- _WORK TASK_:
Copy out the records word for word, from the line containing "Upon inspection of the ammeter, the" through the line containing "Value: 0.6 A", including both of those lines.

- _RECORDS FOR PROCESSING_:
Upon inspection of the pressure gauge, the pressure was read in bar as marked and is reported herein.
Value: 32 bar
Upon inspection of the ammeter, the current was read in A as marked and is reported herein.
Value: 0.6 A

* * *

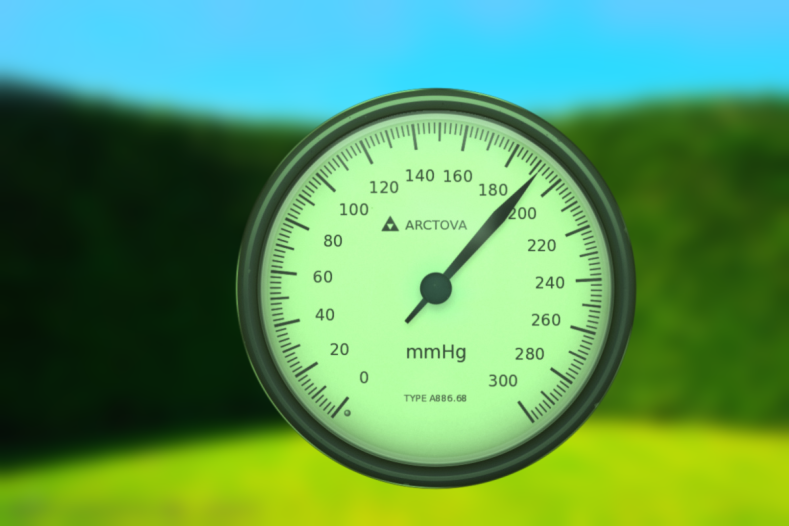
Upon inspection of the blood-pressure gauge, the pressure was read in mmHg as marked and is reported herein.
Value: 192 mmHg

* * *

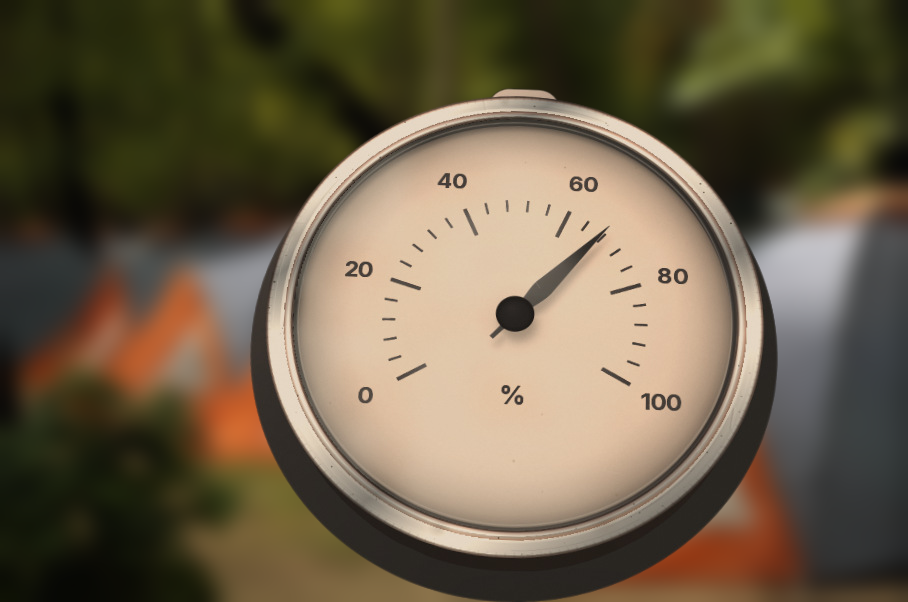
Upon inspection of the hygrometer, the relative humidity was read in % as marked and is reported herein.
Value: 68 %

- _RESPONSE TO THE TASK_:
Upon inspection of the ammeter, the current was read in A as marked and is reported herein.
Value: 0.6 A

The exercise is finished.